- Caitlin McGeehan
5 Things I've Learned About Interviews
Interviews can seem daunting and nerve-racking. However, after doing multiple interviews throughout my college career for internships and being an interviewer for my radio show, I’ve come to enjoy them. Here are some of my tips for job and internship interviews so hopefully your fear subsides.
1. Tailor your notes to the position
Employers want to hear about what you’ve done, but more importantly, how you can transfer it to the job/internship they’re hiring for. My advice is to tailor your notes for the interview to the position. For example, if you are interviewing for a non-profit organization in Philadelphia, you would want to mention your time in PRowl where you were on a non-profit’s account.
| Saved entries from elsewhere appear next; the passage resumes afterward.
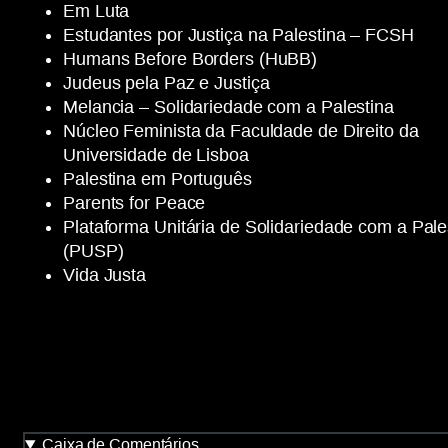
Em Luta
Estudantes por Justiça na Palestina – FCSH
Humans Before Borders (HuBB)
Judeus pela Paz e Justiça
Melancia – Solidariedade com a Palestina
Núcleo Feminista da Faculdade de Direito da
Universidade de Lisboa
Palestina em Português
Parents for Peace
Plataforma Unitária de Solidariedade com a Pale
(PUSP)
Vida Justa
Caixa de Comentários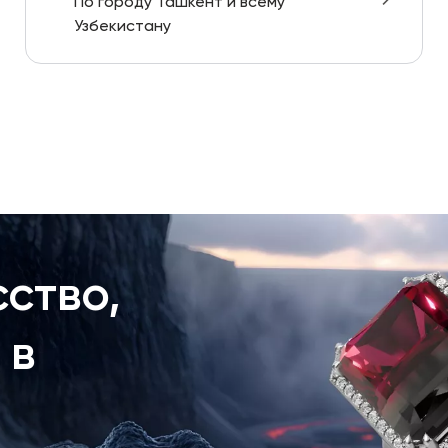
По городу Ташкент и всему
Узбекистану
ство,
 в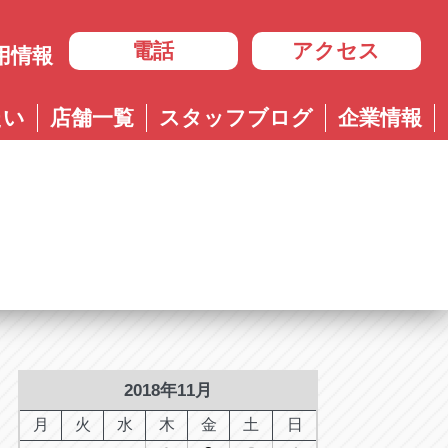
電話
アクセス
用情報
岐阜
たい
店舗一覧
スタッフブログ
企業情報
岐阜
ル多治見店
アップル岐大バイパス大垣店
治見店
アップル大垣IC南店
3-4600
0584-83-8400
市住吉町4-9-1
岐阜県大垣市浅草4-90-3
ル岐阜21号店
阜21号店
アップル岐大バイパス大垣店
8-7771
六条江東2-3-7
岐阜県大垣市和合新町2-51-1
ル可児店
児店
2-6161
下恵土4064-1
ル恵那店
那店
6-3033
長島町正家3-4-1
ル各務原店
務原店
9-0525
2018年11月
市各務おがせ町9-206-1
ル大垣IC南店
月
火
水
木
金
土
日
7-0200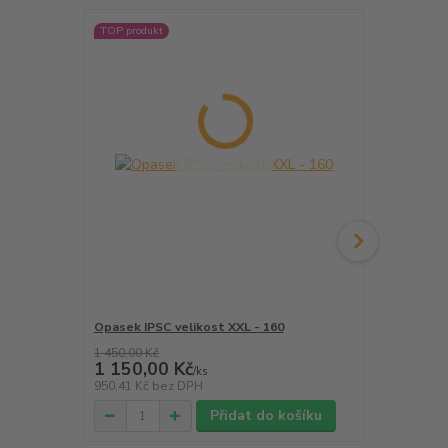
TOP produkt
TOP produkt
Akce
Opasek IPSC velikost XXL - 160
Sportovní p
MK7, MK12 
1 450,00 Kč
1 150,00 Kč
2 700,00
/
ks
950,41 Kč
bez DPH
2 231,40 Kč
Přidat do košíku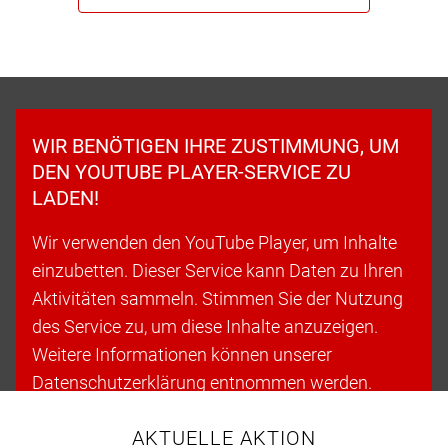
WIR BENÖTIGEN IHRE ZUSTIMMUNG, UM
DEN YOUTUBE PLAYER-SERVICE ZU
LADEN!
Wir verwenden den YouTube Player, um Inhalte
einzubetten. Dieser Service kann Daten zu Ihren
Aktivitäten sammeln. Stimmen Sie der Nutzung
des Service zu, um diese Inhalte anzuzeigen.
Weitere Informationen können unserer
Datenschutzerklärung entnommen werden.
AKTUELLE AKTION
Cookies akzeptieren & fortfahren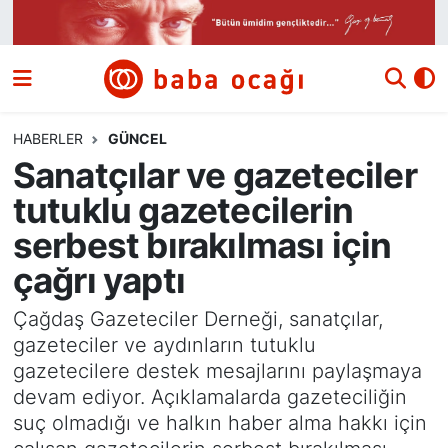
Siyaset
Nöbetçi Eczaneler
Güncel
Hava Durumu
HABERLER
GÜNCEL
Sanatçılar ve gazeteciler
Ekonomi
Namaz Vakitleri
tutuklu gazetecilerin
Dünya
Trafik Durumu
serbest bırakılması için
çağrı yaptı
Kültür ve Sanat
Süper Lig Puan Durumu ve Fikstür
Çağdaş Gazeteciler Derneği, sanatçılar,
Eğitim
Tüm Manşetler
gazeteciler ve aydınların tutuklu
gazetecilere destek mesajlarını paylaşmaya
Bilim ve Teknoloji
Son Dakika Haberleri
devam ediyor. Açıklamalarda gazeteciliğin
suç olmadığı ve halkın haber alma hakkı için
Yazı Dizisi
Haber Arşivi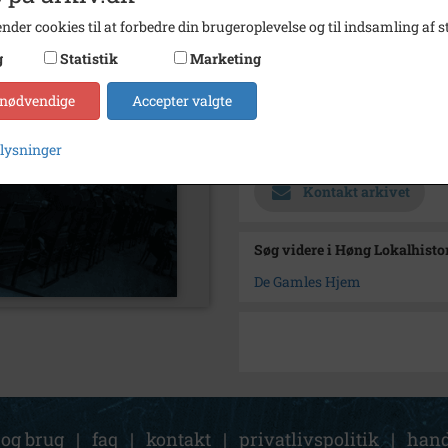
Størrelse
13x19,
nder cookies til at forbedre din brugeroplevelse og til indsamling af st
Se på kort
g
Statistik
Marketing
Type
Sogn (
 nødvendige
Accepter valgte
Enhed
Finde
Arkiv
Høng L
plysninger
Kontakt arkivet
Søg videre i Høng Lokalhisto
De Gamles Hjem
 og brug
|
faq
|
kontakt
|
privatlivspolitik
|
hand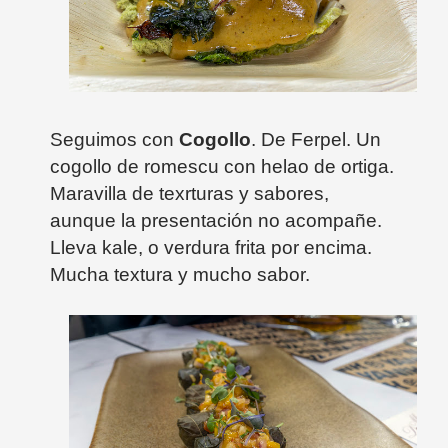
Seguimos con
Cogollo
. De Ferpel. Un
cogollo de romescu con helao de ortiga.
Maravilla de texrturas y sabores,
aunque la presentación no acompañe.
Lleva kale, o verdura frita por encima.
Mucha textura y mucho sabor.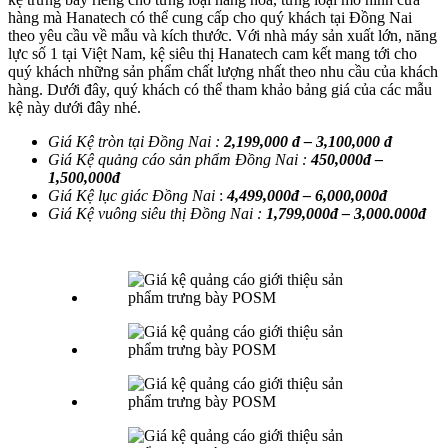
hàng mà Hanatech có thể cung cấp cho quý khách tại Đồng Nai
theo yêu cầu về mẫu và kích thước. Với nhà máy sản xuất lớn, năng
lực số 1 tại Việt Nam, kệ siêu thị Hanatech cam kết mang tới cho
quý khách những sản phẩm chất lượng nhất theo nhu cầu của khách
hàng. Dưới đây, quý khách có thể tham khảo bảng giá của các mẫu
kệ này dưới đây nhé.
Giá Kệ tròn tại Đồng Nai :
2,199,000 đ – 3,100,000 đ
Giá Kệ quảng cáo sản phẩm
Đồng Nai
:
450,000đ –
1,500,000đ
Giá Kệ lục giác
Đồng Nai
:
4,499,000đ – 6,000,000đ
Giá Kệ vuông siêu thị
Đồng Nai
:
1,799,000đ – 3,000.000đ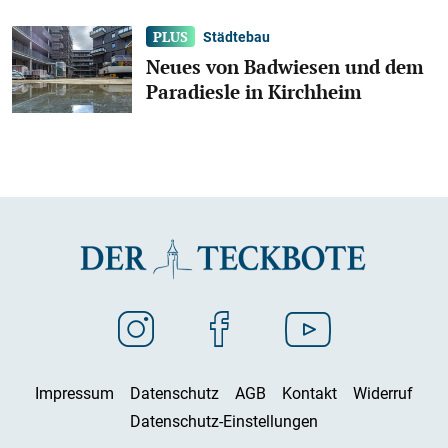
Städtebau
Neues von Badwiesen und dem
Paradiesle in Kirchheim
Impressum
Datenschutz
AGB
Kontakt
Widerruf
Datenschutz-Einstellungen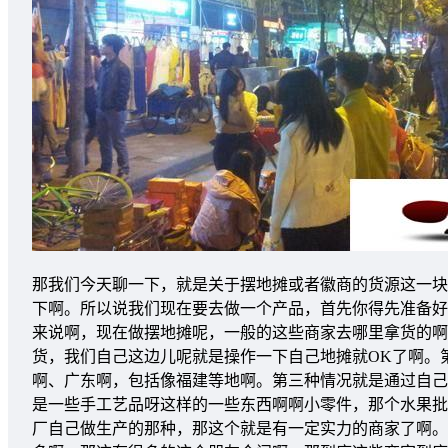
那我们今天聊一下，就是关于摆地摊或者徽商的货源这一块
下啊。所以说我们现在要去做一个产品，首先你得先准备好
来说啊，现在做摆地摊呢，一般的这些商家去哪里拿货的啊
货，我们自己这边儿呢就是操作一下自己地摊就OK了啊。
啊、广东啊，包括像福建等地啊。第三种情况就是通过自己
是一些手工艺品呀这样的一些东西啊啊小零件，那个水果批
厂自己做生产的那种，那这个就是有一定实力的商家了啊。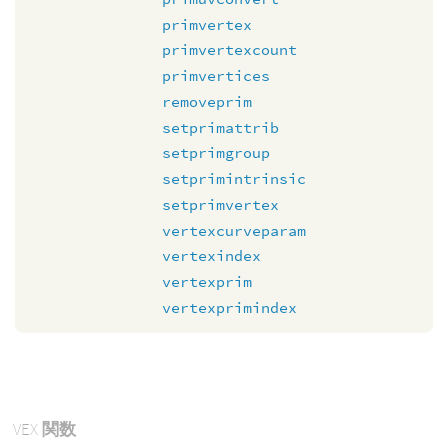
primvertex
primvertexcount
primvertices
removeprim
setprimattrib
setprimgroup
setprimintrinsic
setprimvertex
vertexcurveparam
vertexindex
vertexprim
vertexprimindex
VEX
関数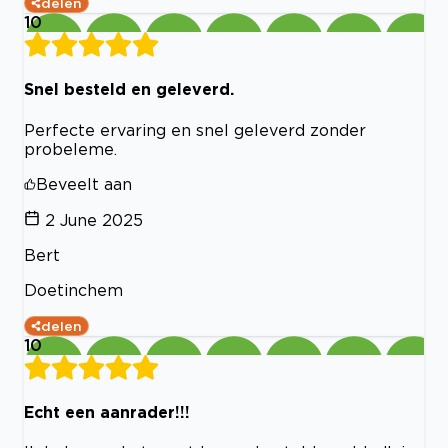
delen
10
Snel besteld en geleverd.
Perfecte ervaring en snel geleverd zonder
probeleme.
Beveelt aan
2 June 2025
Bert
Doetinchem
delen
10
Echt een aanrader!!!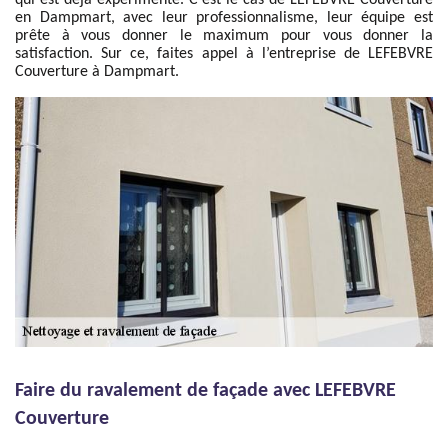
qui est déjà expérimenté. C’est le cas de LEFEBVRE Couverture
en Dampmart, avec leur professionnalisme, leur équipe est
prête à vous donner le maximum pour vous donner la
satisfaction. Sur ce, faites appel à l’entreprise de LEFEBVRE
Couverture à Dampmart.
Faire du ravalement de façade avec LEFEBVRE
Couverture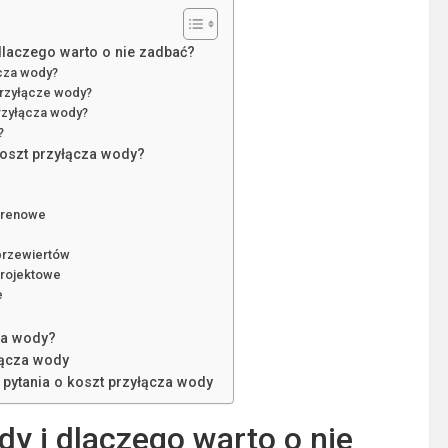
dlaczego warto o nie zadbać?
cza wody?
rzyłącze wody?
rzyłącza wody?
?
koszt przyłącza wody?
terenowe
przewiertów
 projektowe
e
za wody?
łącza wody
pytania o koszt przyłącza wody
y i dlaczego warto o nie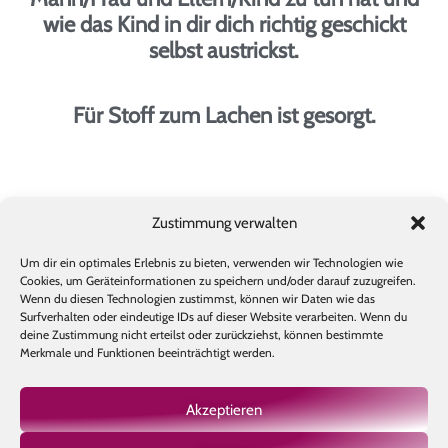
wie das Kind in dir dich richtig geschickt
selbst austrickst.
Für Stoff zum Lachen ist gesorgt.
Zustimmung verwalten
Um dir ein optimales Erlebnis zu bieten, verwenden wir Technologien wie
Yod Udo Kolitscher
Cookies, um Geräteinformationen zu speichern und/oder darauf zuzugreifen.
Wenn du diesen Technologien zustimmst, können wir Daten wie das
Surfverhalten oder eindeutige IDs auf dieser Website verarbeiten. Wenn du
deine Zustimmung nicht erteilst oder zurückziehst, können bestimmte
Merkmale und Funktionen beeinträchtigt werden.
Akzeptieren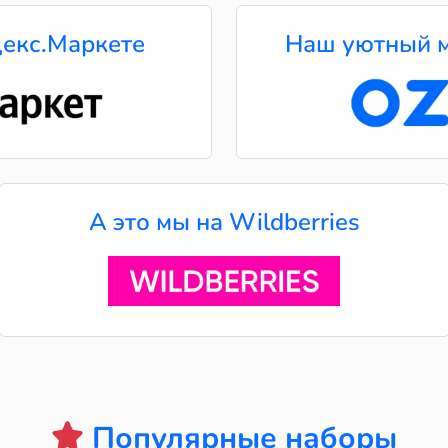
екс.Маркете
Наш уютный м
А это мы на Wildberries
Популярные наборы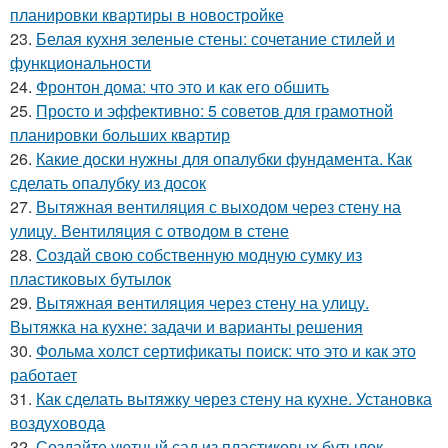
планировки квартиры в новостройке
23.
Белая кухня зеленые стены: сочетание стилей и
функциональности
24.
Фронтон дома: что это и как его обшить
25.
Просто и эффективно: 5 советов для грамотной
планировки больших квартир
26.
Какие доски нужны для опалубки фундамента. Как
сделать опалубку из досок
27.
Вытяжная вентиляция с выходом через стену на
улицу. Вентиляция с отводом в стене
28.
Создай свою собственную модную сумку из
пластиковых бутылок
29.
Вытяжная вентиляция через стену на улицу.
Вытяжка на кухне: задачи и варианты решения
30.
Фольма холст сертификаты поиск: что это и как это
работает
31.
Как сделать вытяжку через стену на кухне. Установка
воздуховода
32.
Создайте уютный сад из пластиковых бутылок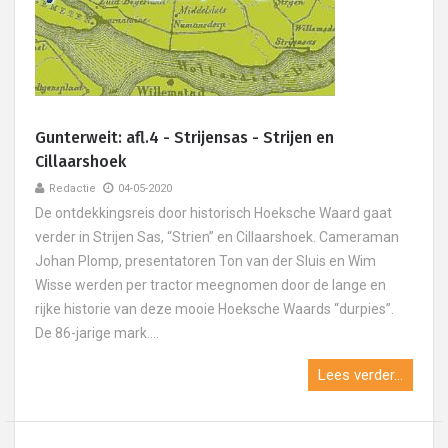
Gunterweit: afl.4 - Strijensas - Strijen en
Cillaarshoek
Redactie
04-05-2020
De ontdekkingsreis door historisch Hoeksche Waard gaat
verder in Strijen Sas, “Strien” en Cillaarshoek. Cameraman
Johan Plomp, presentatoren Ton van der Sluis en Wim
Wisse werden per tractor meegnomen door de lange en
rijke historie van deze mooie Hoeksche Waards “durpies”.
De 86-jarige mark....
Lees verder...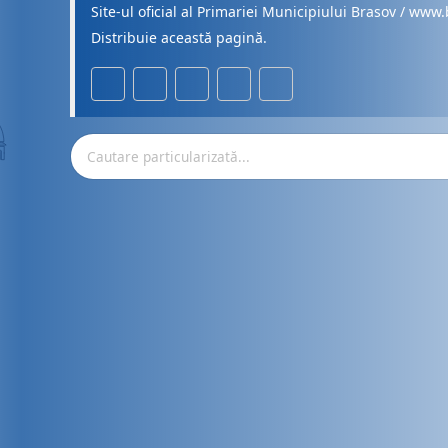
Site-ul oficial al Primariei Municipiului Brasov / www.
Distribuie această pagină.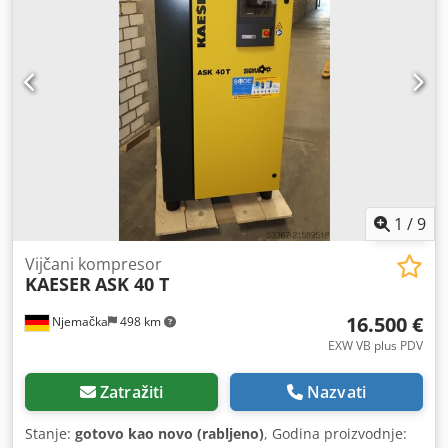
načini rada: Automatski rad pri opterećenju / bez
opterećenja Programabilno automatsko ponovno
pokretanje: da Lokalni rad – daljinsko
uključivanje/isključivanje: da Memorija pogrešaka (broj
stavki): 20 Upravljanje za rashladni sušač: COMBI, da
Glavna funkcija (način rada za promjenu osnovnog
opterećenja): ne Cjdpozmhgvefx Agderf Spoj podređenog
uređaja na nadređene sustave upravljanja: da Zaslon:
osvijetljen Dostupan u našem skladištu.
1
/
9
Vijčani kompresor
KAESER
ASK 40 T
16.500 €
Njemačka
498 km
EXW VB plus PDV
Zatražiti
Nazvati
Stanje:
gotovo kao novo (rabljeno)
, Godina proizvodnje: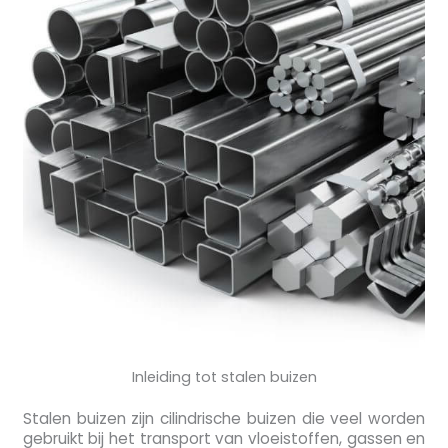
Inleiding tot stalen buizen
Stalen buizen zijn cilindrische buizen die veel worden
gebruikt bij het transport van vloeistoffen, gassen en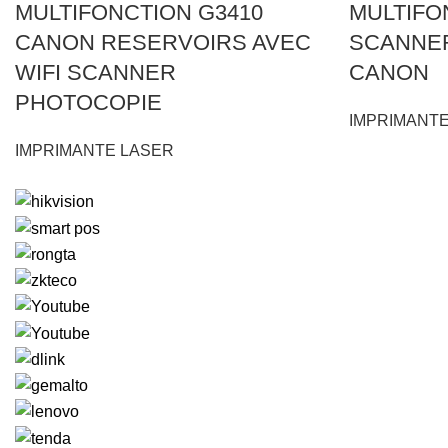
MULTIFONCTION G3410
MULTIFON
CANON RESERVOIRS AVEC
SCANNE
WIFI SCANNER
CANON
PHOTOCOPIE
IMPRIMANTE
IMPRIMANTE LASER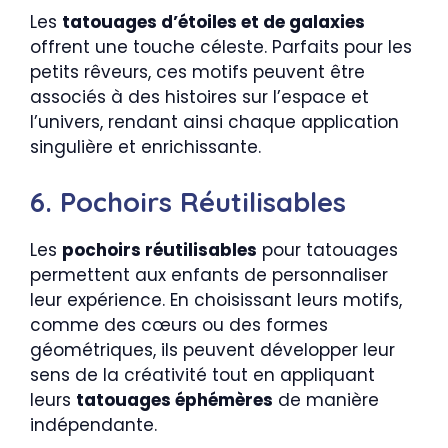
Les
tatouages d’étoiles et de galaxies
offrent une touche céleste. Parfaits pour les
petits rêveurs, ces motifs peuvent être
associés à des histoires sur l’espace et
l’univers, rendant ainsi chaque application
singulière et enrichissante.
6. Pochoirs Réutilisables
Les
pochoirs réutilisables
pour tatouages
permettent aux enfants de personnaliser
leur expérience. En choisissant leurs motifs,
comme des cœurs ou des formes
géométriques, ils peuvent développer leur
sens de la créativité tout en appliquant
leurs
tatouages éphémères
de manière
indépendante.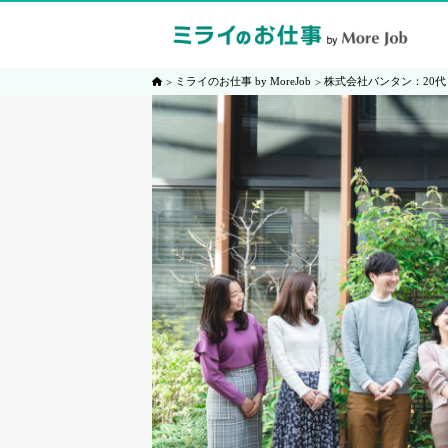
ミライのお仕事 by MoreJob
株式会社バンタン：20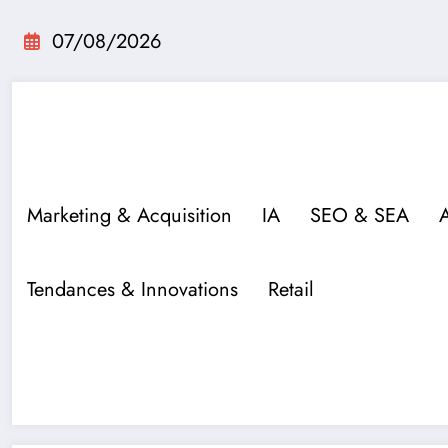
Aller
au
07/08/2026
contenu
Marketing & Acquisition
IA
SEO & SEA
Tendances & Innovations
Retail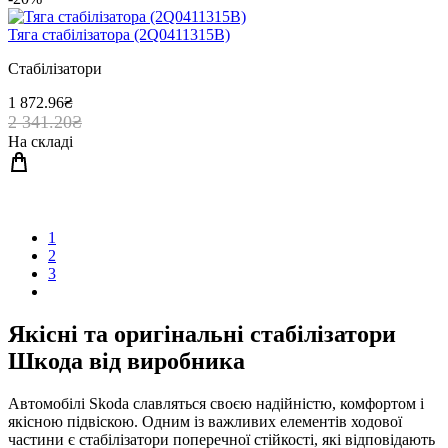
Тяга стабiлiзатора (2Q0411315B)
Стабілізатори
1 872.96₴
2 341.20₴
На складі
1
2
3
Якісні та оригінальні стабілізатори
Шкода від виробника
Автомобілі Skoda славляться своєю надійністю, комфортом і
якісною підвіскою. Одним із важливих елементів ходової
частини є стабілізатори поперечної стійкості, які відповідають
Get very specific in your notes about what you achieved in your previous positions and what tasks you did. Putting yourself in the employer’s shoes and thinking about what you would want to know about a potential employee is helpful, too.
2. Know your experience inside and out
I’ve had interviews where employers ask general questions about my experience (“What have you done in social media/pitching/writing?”) and I fill in what I feel is most applicable to the position. Others had questions about how I completed the specific tasks and projects I listed on my resume. Be prepared for both, plus the infamous “tell me about yourself” question!
3. Connect with the interviewer as a person
I know you hear this all the time, but an interview should be a conversation. I’ve learned this the most through my radio show. Sticking to the questions word-for-word and not reacting to my interviewees’ answers makes for a stiff and very short interview.
Even a minute or two of talking about the interviewer’s favorite aspect of PR, where you both went to school, what you’ve both been up to with hobbies or TV shows, is enough to make that connection. Also, you and the interviewer already have one thing in common: your career interests!
4. Have your own questions
At the end of each interview, they will typically ask if you have any questions, and you should have at least one. I always have one or two prepared based on my research of the organization and position.
You’ll probably have a question about something they mention when talking about their organization or the position itself. Depending on where the conversation is going, ask it as it pops up, or at the end of the interview.
There are some go-to questions (What would a day-to-day look like in this position? Are there opportunities for advancement in this position?), to have just in case.
5. Ask for help
I have to admit, I’m not the best at this one, but I’m getting better.
First off, when you’re doing research on the organization, Google “(name of organization) interview process/questions.” Sometimes people who have been interviewed for positions at that organization share their experience and possibly the interview questions on Indeed or Glassdoor.
If you know someone who has interviewed or interned at the organization before, ask them what the interview process was like. They’ll most likely be honest about their experience and give you advice.
Interviews aren’t easy. Reading articles and blogs like this one can definitely help you out. However, a lot of what I’ve learned was from being thrown into the fire and just doing multiple interviews, but that is also a good thing. You’ll realize what your baseline is for an interview, and assess how you can improve from there.